The popularity of (word) embeddings has not come to an end yet. Especially for information retrieval lots of ideas from embeddings are borrowed and now called ‘Neural IR’. We like the idea and also conducted several experiments with word embeddings to group items into folders, or equivalently, to predict a set of arbitrary labels. Recently a new paper [arxiv:1608.06651] described very similar ideas to our folder approach, but instead of folders they want to assign documents to experts. But despite the different vocabulary, the goal is the same. They say that all experts -folders- are equally important which means they predict every folder with a probability of 1/#experts. Instead of using a noise-contrastive/neg sampling loss, they use the NLL loss to predict all experts (see blog). The idea to re-shape the probability of the experts to be multi-modal instead of uni-modal is clever, but has been used before.

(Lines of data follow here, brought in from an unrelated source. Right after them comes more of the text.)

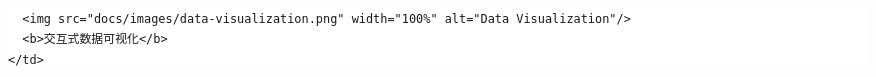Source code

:       <img src="docs/images/data-visualization.png" width="100%" alt="Data Visualization"/>
      <b>交互式数据可视化</b>
    </td>
  </tr>
  <tr>
    <td align="center">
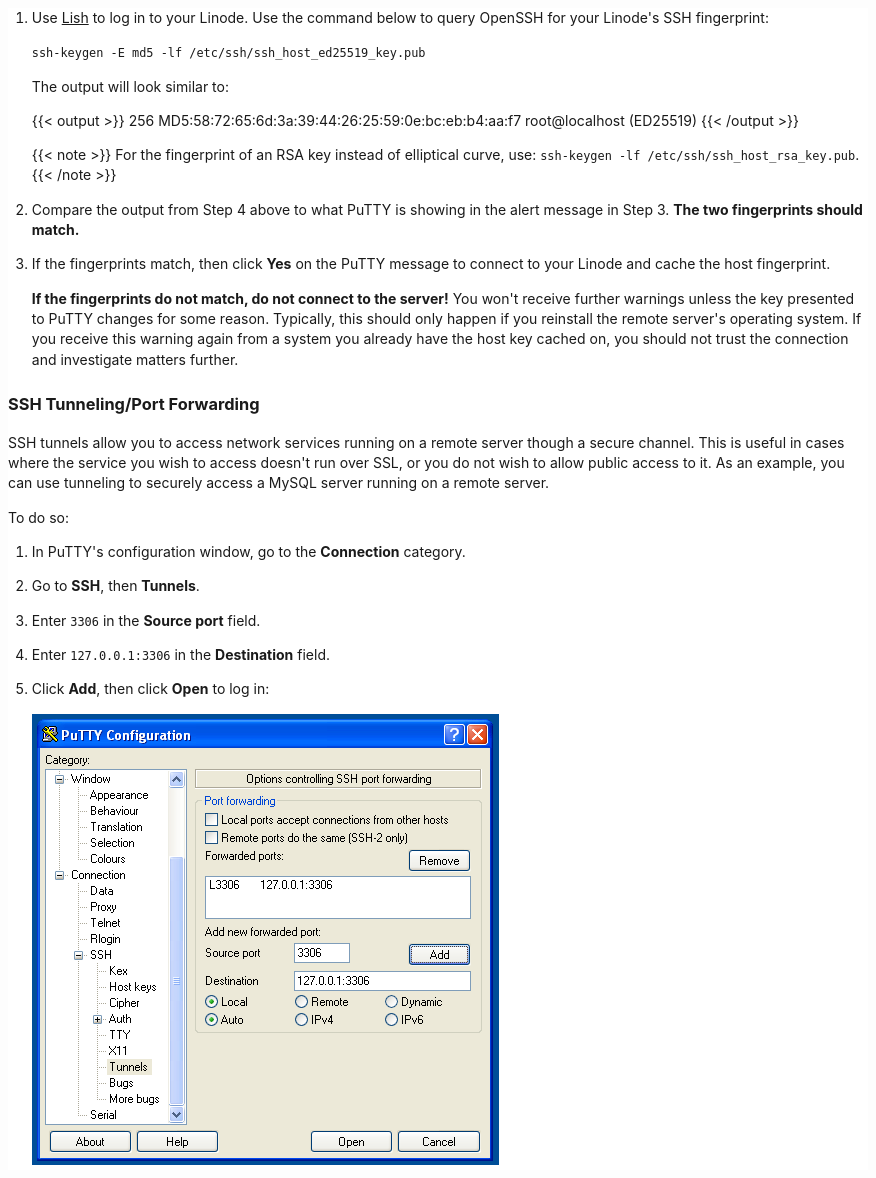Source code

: 1.  Use [Lish](/docs/networking/using-the-linode-shell-lish/) to log in to your Linode. Use the command below to query OpenSSH for your Linode's SSH fingerprint:

        ssh-keygen -E md5 -lf /etc/ssh/ssh_host_ed25519_key.pub

    The output will look similar to:

    {{< output >}}
256 MD5:58:72:65:6d:3a:39:44:26:25:59:0e:bc:eb:b4:aa:f7  root@localhost (ED25519)
{{< /output >}}

    {{< note >}}
For the fingerprint of an RSA key instead of elliptical curve, use: `ssh-keygen -lf /etc/ssh/ssh_host_rsa_key.pub`.
{{< /note >}}

1.  Compare the output from Step 4 above to what PuTTY is showing in the alert message in Step 3. **The two fingerprints should match.**

1.  If the fingerprints match, then click **Yes** on the PuTTY message to connect to your Linode and cache the host fingerprint.

    **If the fingerprints do not match, do not connect to the server!** You won't receive further warnings unless the key presented to PuTTY changes for some reason. Typically, this should only happen if you reinstall the remote server's operating system. If you receive this warning again from a system you already have the host key cached on, you should not trust the connection and investigate matters further.

### SSH Tunneling/Port Forwarding

SSH tunnels allow you to access network services running on a remote server though a secure channel. This is useful in cases where the service you wish to access doesn't run over SSL, or you do not wish to allow public access to it. As an example, you can use tunneling to securely access a MySQL server running on a remote server.

To do so:

1.  In PuTTY's configuration window, go to the **Connection** category.
1.  Go to **SSH**, then **Tunnels**.
1.  Enter `3306` in the **Source port** field.
1.  Enter `127.0.0.1:3306` in the **Destination** field.
1.  Click **Add**, then click **Open** to log in:

    ![Tunneling a remote MySQL connection with PuTTY.](putty-port-forwarding.png "PuTTY Configuration for tunneling a remote MySQL connection.")

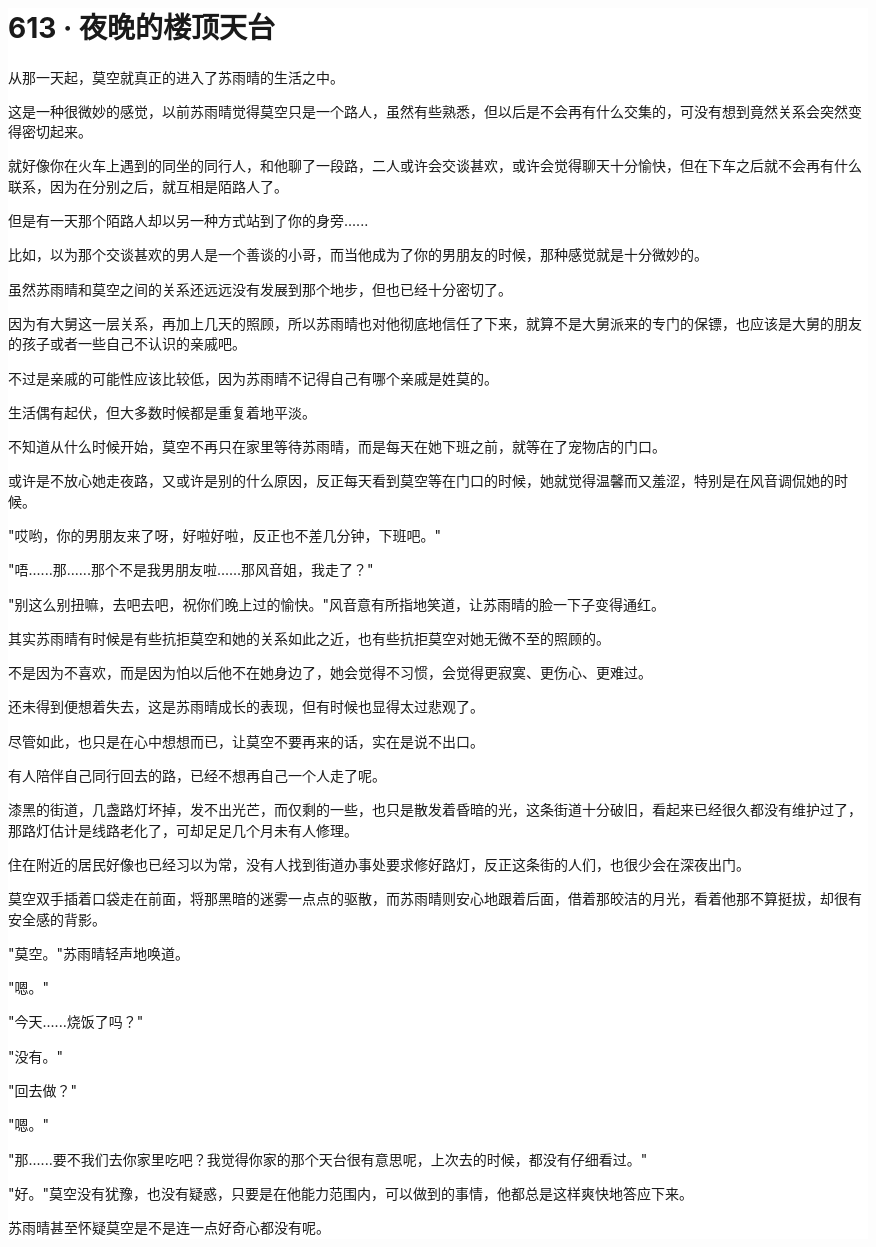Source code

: <link rel="stylesheet" href="../../styles/text.css" />
<h1>613 · 夜晚的楼顶天台</h1>

从那一天起，莫空就真正的进入了苏雨晴的生活之中。

这是一种很微妙的感觉，以前苏雨晴觉得莫空只是一个路人，虽然有些熟悉，但以后是不会再有什么交集的，可没有想到竟然关系会突然变得密切起来。

就好像你在火车上遇到的同坐的同行人，和他聊了一段路，二人或许会交谈甚欢，或许会觉得聊天十分愉快，但在下车之后就不会再有什么联系，因为在分别之后，就互相是陌路人了。

但是有一天那个陌路人却以另一种方式站到了你的身旁......

比如，以为那个交谈甚欢的男人是一个善谈的小哥，而当他成为了你的男朋友的时候，那种感觉就是十分微妙的。

虽然苏雨晴和莫空之间的关系还远远没有发展到那个地步，但也已经十分密切了。

因为有大舅这一层关系，再加上几天的照顾，所以苏雨晴也对他彻底地信任了下来，就算不是大舅派来的专门的保镖，也应该是大舅的朋友的孩子或者一些自己不认识的亲戚吧。

不过是亲戚的可能性应该比较低，因为苏雨晴不记得自己有哪个亲戚是姓莫的。

生活偶有起伏，但大多数时候都是重复着地平淡。

不知道从什么时候开始，莫空不再只在家里等待苏雨晴，而是每天在她下班之前，就等在了宠物店的门口。

或许是不放心她走夜路，又或许是别的什么原因，反正每天看到莫空等在门口的时候，她就觉得温馨而又羞涩，特别是在风音调侃她的时候。

"哎哟，你的男朋友来了呀，好啦好啦，反正也不差几分钟，下班吧。"

"唔......那......那个不是我男朋友啦......那风音姐，我走了？"

"别这么别扭嘛，去吧去吧，祝你们晚上过的愉快。"风音意有所指地笑道，让苏雨晴的脸一下子变得通红。

其实苏雨晴有时候是有些抗拒莫空和她的关系如此之近，也有些抗拒莫空对她无微不至的照顾的。

不是因为不喜欢，而是因为怕以后他不在她身边了，她会觉得不习惯，会觉得更寂寞、更伤心、更难过。

还未得到便想着失去，这是苏雨晴成长的表现，但有时候也显得太过悲观了。

尽管如此，也只是在心中想想而已，让莫空不要再来的话，实在是说不出口。

有人陪伴自己同行回去的路，已经不想再自己一个人走了呢。

漆黑的街道，几盏路灯坏掉，发不出光芒，而仅剩的一些，也只是散发着昏暗的光，这条街道十分破旧，看起来已经很久都没有维护过了，那路灯估计是线路老化了，可却足足几个月未有人修理。

住在附近的居民好像也已经习以为常，没有人找到街道办事处要求修好路灯，反正这条街的人们，也很少会在深夜出门。

莫空双手插着口袋走在前面，将那黑暗的迷雾一点点的驱散，而苏雨晴则安心地跟着后面，借着那皎洁的月光，看着他那不算挺拔，却很有安全感的背影。

"莫空。"苏雨晴轻声地唤道。

"嗯。"

"今天......烧饭了吗？"

"没有。"

"回去做？"

"嗯。"

"那......要不我们去你家里吃吧？我觉得你家的那个天台很有意思呢，上次去的时候，都没有仔细看过。"

"好。"莫空没有犹豫，也没有疑惑，只要是在他能力范围内，可以做到的事情，他都总是这样爽快地答应下来。

苏雨晴甚至怀疑莫空是不是连一点好奇心都没有呢。
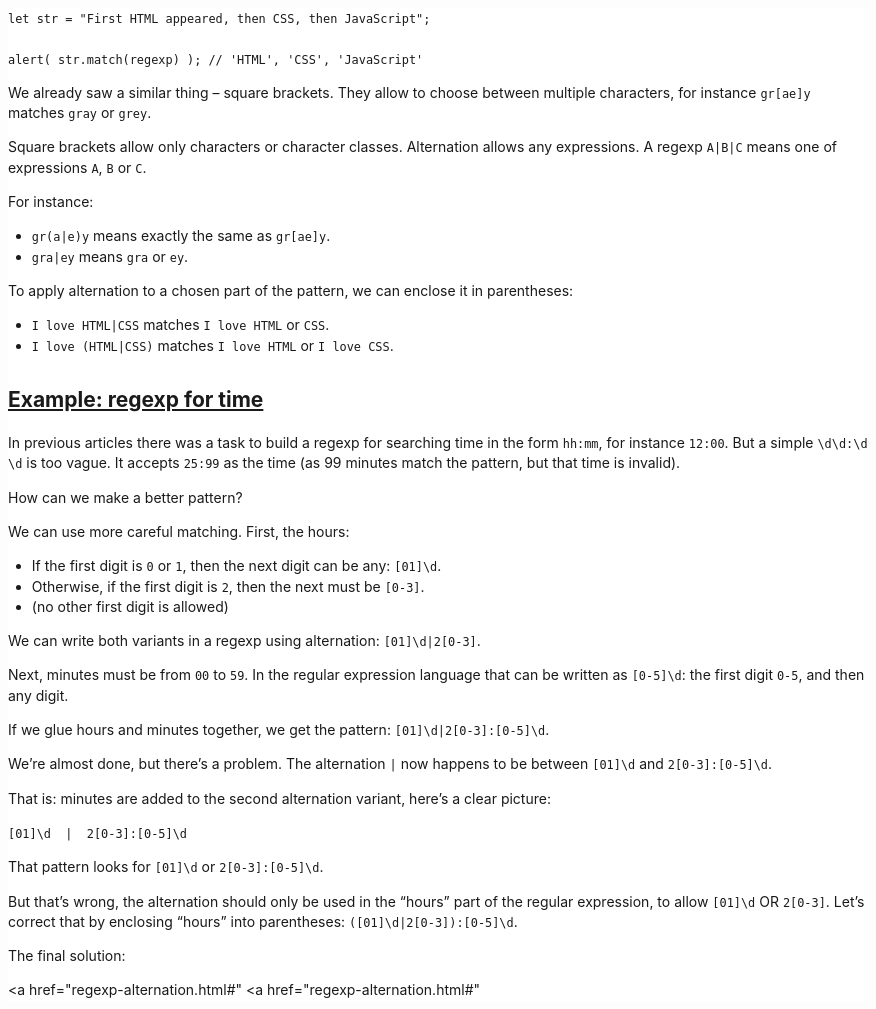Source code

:     let str = "First HTML appeared, then CSS, then JavaScript";

    alert( str.match(regexp) ); // 'HTML', 'CSS', 'JavaScript'

We already saw a similar thing – square brackets. They allow to choose between multiple characters, for instance `gr[ae]y` matches `gray` or `grey`.

Square brackets allow only characters or character classes. Alternation allows any expressions. A regexp `A|B|C` means one of expressions `A`, `B` or `C`.

For instance:

- `gr(a|e)y` means exactly the same as `gr[ae]y`.
- `gra|ey` means `gra` or `ey`.

To apply alternation to a chosen part of the pattern, we can enclose it in parentheses:

- `I love HTML|CSS` matches `I love HTML` or `CSS`.
- `I love (HTML|CSS)` matches `I love HTML` or `I love CSS`.

## <a href="regexp-alternation.html#example-regexp-for-time" id="example-regexp-for-time" class="main__anchor">Example: regexp for time</a>

In previous articles there was a task to build a regexp for searching time in the form `hh:mm`, for instance `12:00`. But a simple `\d\d:\d\d` is too vague. It accepts `25:99` as the time (as 99 minutes match the pattern, but that time is invalid).

How can we make a better pattern?

We can use more careful matching. First, the hours:

- If the first digit is `0` or `1`, then the next digit can be any: `[01]\d`.
- Otherwise, if the first digit is `2`, then the next must be `[0-3]`.
- (no other first digit is allowed)

We can write both variants in a regexp using alternation: `[01]\d|2[0-3]`.

Next, minutes must be from `00` to `59`. In the regular expression language that can be written as `[0-5]\d`: the first digit `0-5`, and then any digit.

If we glue hours and minutes together, we get the pattern: `[01]\d|2[0-3]:[0-5]\d`.

We’re almost done, but there’s a problem. The alternation `|` now happens to be between `[01]\d` and `2[0-3]:[0-5]\d`.

That is: minutes are added to the second alternation variant, here’s a clear picture:

    [01]\d  |  2[0-3]:[0-5]\d

That pattern looks for `[01]\d` or `2[0-3]:[0-5]\d`.

But that’s wrong, the alternation should only be used in the “hours” part of the regular expression, to allow `[01]\d` OR `2[0-3]`. Let’s correct that by enclosing “hours” into parentheses: `([01]\d|2[0-3]):[0-5]\d`.

The final solution:

<a href="regexp-alternation.html#"
<a href="regexp-alternation.html#"

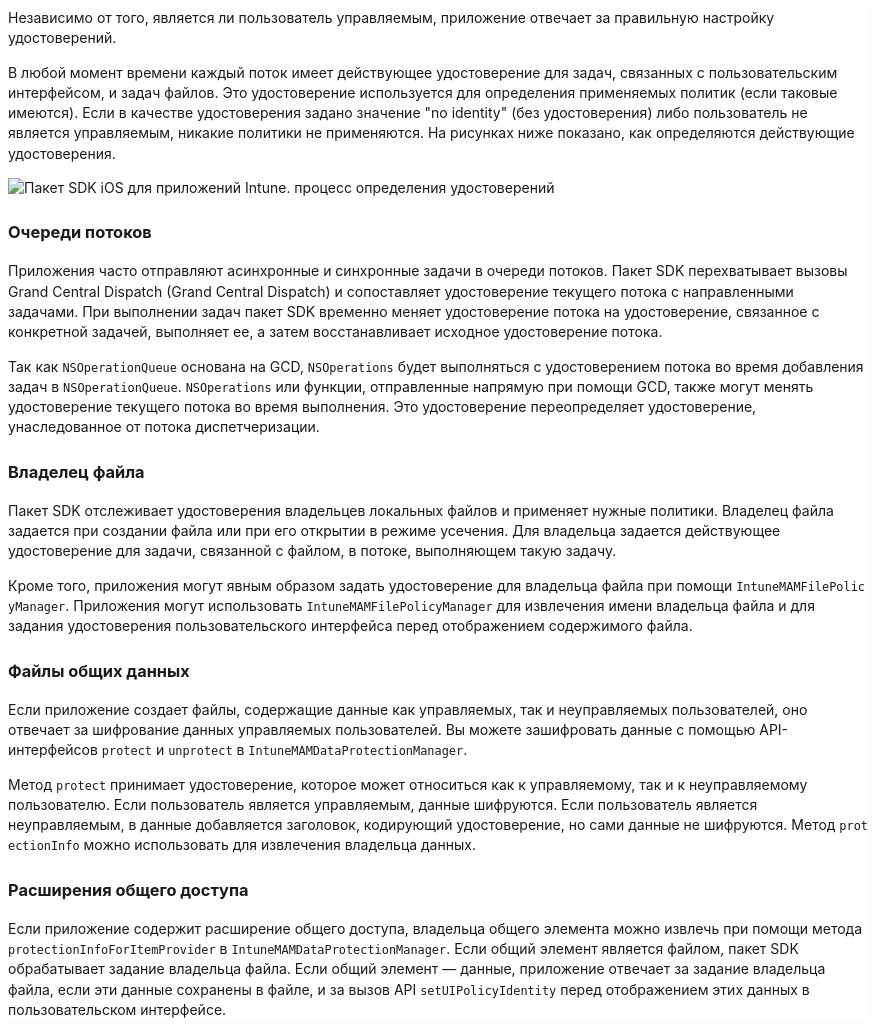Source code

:Независимо от того, является ли пользователь управляемым, приложение отвечает за правильную настройку удостоверений.

В любой момент времени каждый поток имеет действующее удостоверение для задач, связанных с пользовательским интерфейсом, и задач файлов. Это удостоверение используется для определения применяемых политик (если таковые имеются). Если в качестве удостоверения задано значение "no identity" (без удостоверения) либо пользователь не является управляемым, никакие политики не применяются. На рисунках ниже показано, как определяются действующие удостоверения.

  ![Пакет SDK iOS для приложений Intune. процесс определения удостоверений](./media/app-sdk-ios/ios-thread-identities.png)

### <a name="thread-queues"></a>Очереди потоков

Приложения часто отправляют асинхронные и синхронные задачи в очереди потоков. Пакет SDK перехватывает вызовы Grand Central Dispatch (Grand Central Dispatch) и сопоставляет удостоверение текущего потока с направленными задачами. При выполнении задач пакет SDK временно меняет удостоверение потока на удостоверение, связанное с конкретной задачей, выполняет ее, а затем восстанавливает исходное удостоверение потока.


Так как `NSOperationQueue` основана на GCD, `NSOperations` будет выполняться с удостоверением потока во время добавления задач в `NSOperationQueue`. `NSOperations` или функции, отправленные напрямую при помощи GCD, также могут менять удостоверение текущего потока во время выполнения. Это удостоверение переопределяет удостоверение, унаследованное от потока диспетчеризации.

### <a name="file-owner"></a>Владелец файла

Пакет SDK отслеживает удостоверения владельцев локальных файлов и применяет нужные политики. Владелец файла задается при создании файла или при его открытии в режиме усечения. Для владельца задается действующее удостоверение для задачи, связанной с файлом, в потоке, выполняющем такую задачу.

Кроме того, приложения могут явным образом задать удостоверение для владельца файла при помощи `IntuneMAMFilePolicyManager`. Приложения могут использовать `IntuneMAMFilePolicyManager` для извлечения имени владельца файла и для задания удостоверения пользовательского интерфейса перед отображением содержимого файла.

### <a name="shared-data"></a>Файлы общих данных

Если приложение создает файлы, содержащие данные как управляемых, так и неуправляемых пользователей, оно отвечает за шифрование данных управляемых пользователей. Вы можете зашифровать данные с помощью API-интерфейсов `protect` и `unprotect` в `IntuneMAMDataProtectionManager`.

Метод `protect` принимает удостоверение, которое может относиться как к управляемому, так и к неуправляемому пользователю. Если пользователь является управляемым, данные шифруются. Если пользователь является неуправляемым, в данные добавляется заголовок, кодирующий удостоверение, но сами данные не шифруются. Метод `protectionInfo` можно использовать для извлечения владельца данных.

### <a name="share-extensions"></a>Расширения общего доступа

Если приложение содержит расширение общего доступа, владельца общего элемента можно извлечь при помощи метода `protectionInfoForItemProvider` в `IntuneMAMDataProtectionManager`. Если общий элемент является файлом, пакет SDK обрабатывает задание владельца файла. Если общий элемент — данные, приложение отвечает за задание владельца файла, если эти данные сохранены в файле, и за вызов API `setUIPolicyIdentity` перед отображением этих данных в пользовательском интерфейсе.
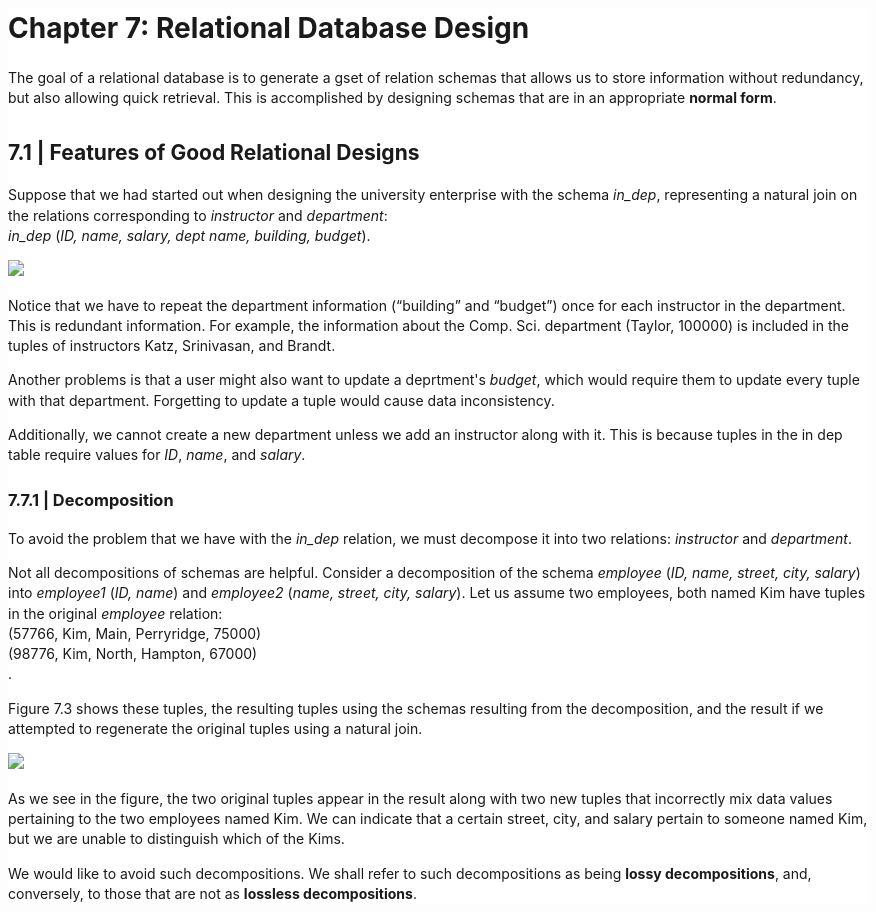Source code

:# Chapter 7: Relational Database Design

The goal of a relational database is to generate a gset of relation schemas that allows us to store information without redundancy, but
also allowing quick retrieval. This is accomplished by designing schemas that are in an appropriate **normal form**.

## 7.1 | Features of Good Relational Designs

Suppose that we had started out when designing the university enterprise with the
schema _in_dep_, representing a natural join on the relations corresponding to _instructor_
and _department_: <br>
_in_dep_ (_ID, name, salary, dept name, building, budget_).

![](https://github.com/wslisam/Database-Management-Systems/blob/master/Book/Screenshots/databases-99.png)

Notice that we have to repeat the department information (“building” and “budget”) once for
each instructor in the department. This is redundant information. For example, the information about the Comp. Sci.
department (Taylor, 100000) is included in the tuples of instructors Katz, Srinivasan,
and Brandt.

Another problems is that a user might also want to update a deprtment's _budget_, which would require them to update every tuple with that department. Forgetting to update a tuple would cause data inconsistency.

Additionally, we cannot create a new department unless we add an instructor along with it. This is because tuples in the in dep table require values for _ID_, _name_, and _salary_.

### 7.7.1 | Decomposition

To avoid the problem that we have with the _in_dep_ relation, we must decompose it into two relations: _instructor_ and _department_.

Not all decompositions of schemas are helpful. Consider a decomposition of the schema _employee_ (_ID, name, street, city, salary_) into _employee1_ (_ID, name_) and _employee2_ (_name, street, city, salary_). Let us assume two employees, both named Kim have tuples in the original _employee_ relation:<br>
(57766, Kim, Main, Perryridge, 75000)<br>
(98776, Kim, North, Hampton, 67000)<br>.

Figure 7.3 shows these tuples, the resulting tuples using the schemas resulting from
the decomposition, and the result if we attempted to regenerate the original tuples using a natural join.

![](https://github.com/wslisam/Database-Management-Systems/blob/master/Book/Screenshots/databases-100.png)

As we see in the figure, the two original tuples appear in the result
along with two new tuples that incorrectly mix data values pertaining to the two employees named Kim. We can indicate that a certain street, city, and salary pertain to someone named Kim, but we are unable to distinguish which of the Kims.

We would like to avoid such decompositions. We shall refer to such decompositions as being **lossy decompositions**, and, conversely, to those that are not as **lossless decompositions**.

However, for our data, we got the impression that the learning is not stable. For instance, if we assume that a movie should be assigned to two folders: horror and scifi, we get predictions of horror=0.54, scifi=0.45 one epoch, but horror=0.85, scifi=0.13 the other. Stated differently, there are strong forces that compete for the equilibrium but the model is not powerful enough to satisfy all constraints simultaneously. As a result, we get predictions that vary a lot, even if the model gives high probability to the correct folders.
The next step is to find out what is going on here. Maybe we just need more training steps to allow the model to settle down? Or maybe we need more dimensions for the embedding? It is also not unlikely that we need to perform adjusted sampling to address the issue of the
long-tail for the feature distribution.